Why? Nervous? Out of her element? Needless to say, Wynland had thrown her for a loop when he called her on the marriage thing. She had been so certain her talk with Lady Jaspar wouldn’t come back to haunt her.
“Merely confirmed it,” she muttered the words she had spoken to Wynland.
Then there was her reflection. The dream had restored her health, but still her image was unexpected. It was such a contrast to the last time she had stood before a mirror that it had been like running into a long lost friend. She had missed herself.

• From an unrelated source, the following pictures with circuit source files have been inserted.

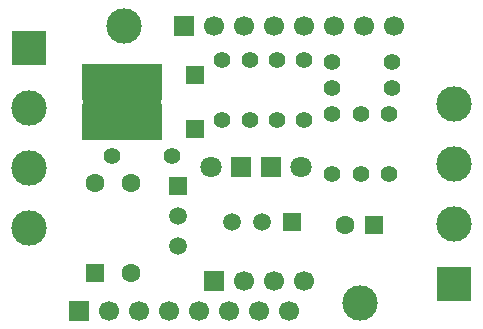
<source format=gts>
G04 Layer: TopSolderMaskLayer*
G04 EasyEDA Pro v2.0.34.720dcead, 2023-10-18 14:17:13*
G04 Gerber Generator version 0.3*
G04 Scale: 100 percent, Rotated: No, Reflected: No*
G04 Dimensions in millimeters*
G04 Leading zeros omitted, absolute positions, 3 integers and 3 decimals*
%FSLAX33Y33*%
%MOMM*%
%ADD10R,3.0X3.0*%
%ADD11C,3.0*%
%ADD12R,3.0X3.0*%
%ADD13R,1.6X1.6*%
%ADD14C,1.6*%
%ADD15R,1.6X1.5*%
%ADD16R,3.2X3.1*%
%ADD17R,6.7X6.5*%
%ADD18R,1.7X1.7*%
%ADD19C,1.7*%
%ADD20C,1.4*%
%ADD21R,1.6X1.6*%
%ADD22R,1.5X1.5*%
%ADD23C,1.5*%
%ADD24R,1.5X1.5*%
%ADD25R,1.8X1.8*%
%ADD26C,1.8*%
%ADD27R,1.8X1.8*%
G75*


G04 Pad Start*
G54D10*
G01X144399Y-88265D03*
G54D11*
G01X144399Y-93345D03*
G01X144399Y-98425D03*
G01X144399Y-103505D03*
G54D12*
G01X180340Y-108204D03*
G54D11*
G01X180340Y-103124D03*
G01X180340Y-98044D03*
G01X180340Y-92964D03*
G54D13*
G01X173609Y-103251D03*
G54D14*
G01X171109Y-103251D03*
G54D15*
G01X158397Y-95111D03*
G54D16*
G01X153997Y-94511D03*
G01X153997Y-91111D03*
G54D17*
G01X152247Y-92811D03*
G54D16*
G01X150497Y-94511D03*
G01X150497Y-91111D03*
G54D15*
G01X158397Y-90511D03*
G54D18*
G01X157480Y-86360D03*
G54D19*
G01X160020Y-86360D03*
G01X162560Y-86360D03*
G01X165100Y-86360D03*
G01X167640Y-86360D03*
G01X170180Y-86360D03*
G01X172720Y-86360D03*
G01X175260Y-86360D03*
G54D18*
G01X148590Y-110490D03*
G54D19*
G01X151130Y-110490D03*
G01X153670Y-110490D03*
G01X156210Y-110490D03*
G01X158750Y-110490D03*
G01X161290Y-110490D03*
G01X163830Y-110490D03*
G01X166370Y-110490D03*
G54D18*
G01X160020Y-107950D03*
G54D19*
G01X162560Y-107950D03*
G01X165100Y-107950D03*
G01X167640Y-107950D03*
G54D11*
G01X152405Y-86357D03*
G01X172400Y-109862D03*
G54D20*
G01X170053Y-93853D03*
G01X170053Y-98933D03*
G01X174879Y-98933D03*
G01X174879Y-93853D03*
G01X167690Y-89245D03*
G01X167690Y-94325D03*
G01X163093Y-89245D03*
G01X163093Y-94325D03*
G01X175120Y-91630D03*
G01X170040Y-91630D03*
G01X160705Y-89245D03*
G01X160705Y-94325D03*
G54D14*
G01X153035Y-107315D03*
G01X153035Y-99695D03*
G54D20*
G01X165379Y-94361D03*
G01X165379Y-89281D03*
G01X151384Y-97409D03*
G01X156464Y-97409D03*
G01X175133Y-89408D03*
G01X170053Y-89408D03*
G54D21*
G01X149987Y-107315D03*
G54D14*
G01X149987Y-99695D03*
G54D22*
G01X166624Y-102997D03*
G54D23*
G01X161544Y-102997D03*
G01X164084Y-102997D03*
G54D24*
G01X156972Y-99949D03*
G54D23*
G01X156972Y-105029D03*
G01X156972Y-102489D03*
G54D25*
G01X164846Y-98298D03*
G54D26*
G01X167386Y-98298D03*
G54D27*
G01X162306Y-98298D03*
G54D26*
G01X159766Y-98298D03*
G54D20*
G01X172466Y-93853D03*
G01X172466Y-98933D03*
G04 Pad End*

M02*

</source>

Was this behind her reaction to Wynland? Had she simply been off-kilter? There seemed only one answer: she was warped to feel attraction for a man like him. For all of her training in psychology, this self-analysis thing was getting her nowhere. She needed her head examined by an objective—
This is not reality. It was a dream, and though she had been appalled when she put Wynland straight on the matter, it had been liberating. As long as she remembered this for what it was, she had nothing to fear.
She stepped toward the bird building, and the shadow that crossed hers reminded her of the one who had dogged her steps since she had left the keep—Sir Malcolm who had allowed her to fall from his horse. And he looked no worse for whatever punishment Wynland had dealt. In spite of Kennedy’s annoyance at being followed, there was relief in that. Had Wynland given the knight this assignment as a chance for the man to redeem himself?
She sidestepped a mud puddle that evidenced the thunderstorm that had been all the talk in Lady Jaspar’s cavernous kitchen. Of course, Kennedy had the impression that, prior to her entrance, the talk had been of her disappearance from Cirque. And more than once she had heard “witch” whispered about.